Die gläserne Schutzwand zwischen Mitarbeitern und „Kundschaft“ ist auch hier demontiert. Als sie noch stand und sich die Magdeburger Ausländerbehörde überdies mit dem Titel „Willkommensbehörde“ schmückte, schaffte die Wand eine unrühmliche Karriere bis ins TV-Magazin „Monitor“ und im Anschluss in die satirische „heute-show“. Frank Ehlenberger, dem als Fachbereichsleiter Bürgerservice und Ordnung auch die Ausländerbehörde untersteht, erinnert sich ungerne an die Schlagzeilen. „Wir hatten die Wand nicht ganz umsonst aufgebaut, aber wir sind eines Besseren belehrt worden. Es funktioniert, zumal mit mehr Platz, auch gut ohne.“ Die Mitarbeiter, in der Mehrheit Mitarbeiterinnen, würden auch deutlich lieber ohne die Wand arbeiten, sagt Ines Rudolph. Im emotionalen Ausnahmefall könnten sie auf den Sicherheitsdienst im Haus bauen, der aus Sicht von Ehlenberger gute Arbeit leistet. Dass er wirklich in Bedrohungslagen einschreiten muss, sei die Ausnahme von der Regel in der Behörde, die allein gestern von fast 400 Menschen aufgesucht wurde.

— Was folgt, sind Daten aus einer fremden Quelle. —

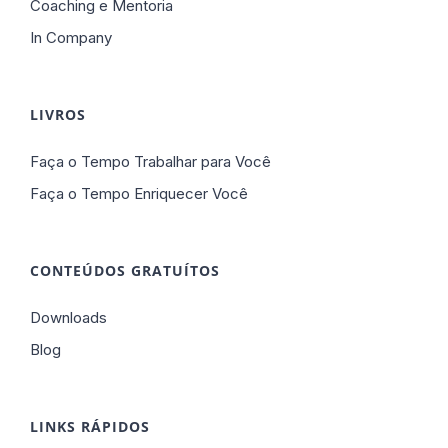
Coaching e Mentoria
In Company
LIVROS
Faça o Tempo Trabalhar para Você
Faça o Tempo Enriquecer Você
CONTEÚDOS GRATUÍTOS
Downloads
Blog
LINKS RÁPIDOS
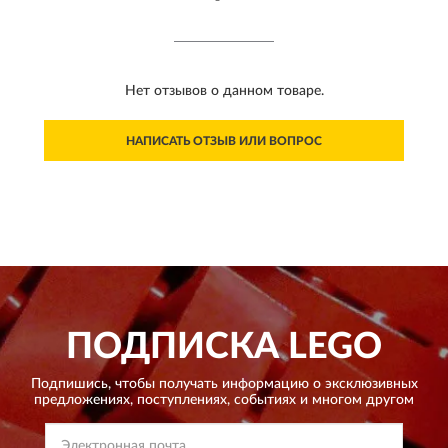
Нет отзывов о данном товаре.
НАПИСАТЬ ОТЗЫВ ИЛИ ВОПРОС
ПОДПИСКА
LEGO
Подпишись, чтобы получать информацию о эксклюзивных
предложениях,
поступлениях, событиях и многом другом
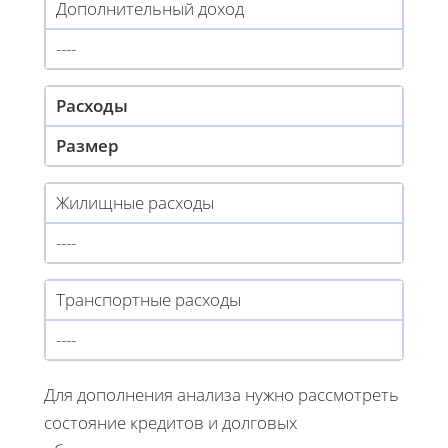
Дополнительный доход
----
Расходы
Размер
Жилищные расходы
----
Транспортные расходы
----
Для дополнения анализа нужно рассмотреть
состояние кредитов и долговых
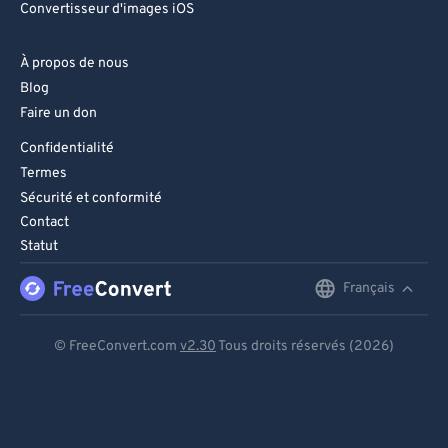
Convertisseur d'images iOS
À propos de nous
Blog
Faire un don
Confidentialité
Termes
Sécurité et conformité
Contact
Statut
Français
English
Deutsch
© FreeConvert.com
v2.30
Tous droits réservés (2026)
Español
Français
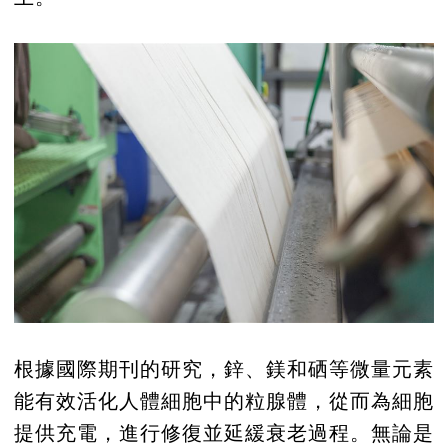
根據國際期刊的研究，鋅、鎂和硒等微量元素
能有效活化人體細胞中的粒腺體，從而為細胞
提供充電，進行修復並延緩衰老過程。無論是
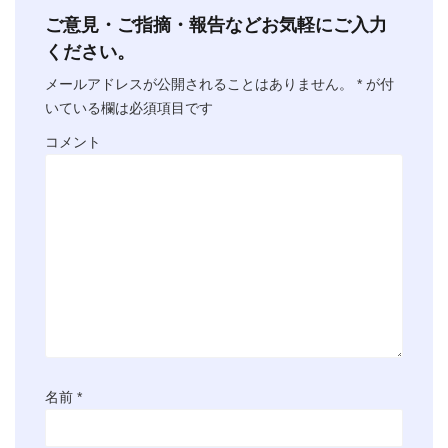
ご意見・ご指摘・報告などお気軽にご入力
ください。
メールアドレスが公開されることはありません。
*
が付
いている欄は必須項目です
コメント
名前
*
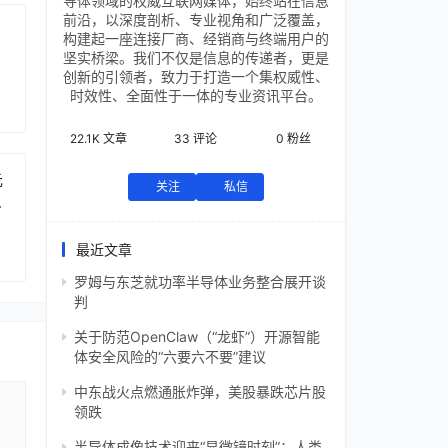
导体领域的权威互联网媒体，始终站在信息
前沿，以深度剖析、专业视角和广泛覆盖，
构建起一座连接厂商、经销商与终端用户的
坚实桥梁。我们不仅是信息的传递者，更是
创新的引领者，致力于打造一个集权威性、
时效性、全面性于一体的专业资讯平台。
22.1K
文章
33
评论
0
粉丝
元
关注
私信
芯
最近文章
罗姆与东芝就功率半导体业务整合展开谈
判
关于防范OpenClaw（“龙虾”）开源智能
体安全风险的“六要六不要”建议
中东战火点燃通胀炸弹，美股暴跌芯片股
领跌
半导体成像技术迎来“显微镜时刻”：人类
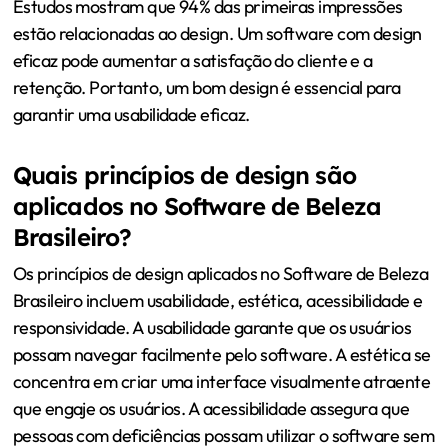
Estudos mostram que 94% das primeiras impressões
estão relacionadas ao design. Um software com design
eficaz pode aumentar a satisfação do cliente e a
retenção. Portanto, um bom design é essencial para
garantir uma usabilidade eficaz.
Quais princípios de design são
aplicados no Software de Beleza
Brasileiro?
Os princípios de design aplicados no Software de Beleza
Brasileiro incluem usabilidade, estética, acessibilidade e
responsividade. A usabilidade garante que os usuários
possam navegar facilmente pelo software. A estética se
concentra em criar uma interface visualmente atraente
que engaje os usuários. A acessibilidade assegura que
pessoas com deficiências possam utilizar o software sem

„Das war allerdings ein ungewöhnlich hoher Andrang, weil wir wegen des Umbaus eine Woche geschlossen hatten“, erklärt Ines Rudolph. Normal wäre ein „Tagesdurchlauf von 120 bis 200 Personen“ mit höchst unterschiedlichen Anliegen von der Verlängerung des Aufenthaltstitels über den Wunsch nach einer Arbeitsgenehmigung oder Familiennachzug. Aber auch jeder ausländische Student, der in Magdeburg lernen möchte, muss sich in der Ausländerbehörde melden.

Hinter den Bürotüren mit der Aufschrift „Einbürgerung“ wird gerade Mittagspause gemacht, aber für ein paar Nachfragen der Presse legen die Mitarbeiter gerne die Gabel aus der Hand. Sie sind stolz, dass die Zahl der Einbürgerungen 2016 die bisher ungekannte Zahl von rund 170 erreichen wird. In den Vorjahren waren es um die 130. „Wir haben in der Vergangenheit rund zwei Jahre benötigt, um über einen Antrag auf Einbürgerung zu entscheiden; jetzt brauchen wir ein halbes Jahr“, berichtet Ines Rudolph.

Die Presse war zur Mittagsschließzeit zum Rundgang durch die erweiterte Ausländerbehörde eingeladen. „Sonst hätten Sie hier nicht treten können“, sagt deren Chefin zum Schluss. Nach dem Ausbau ist es etwas weniger eng.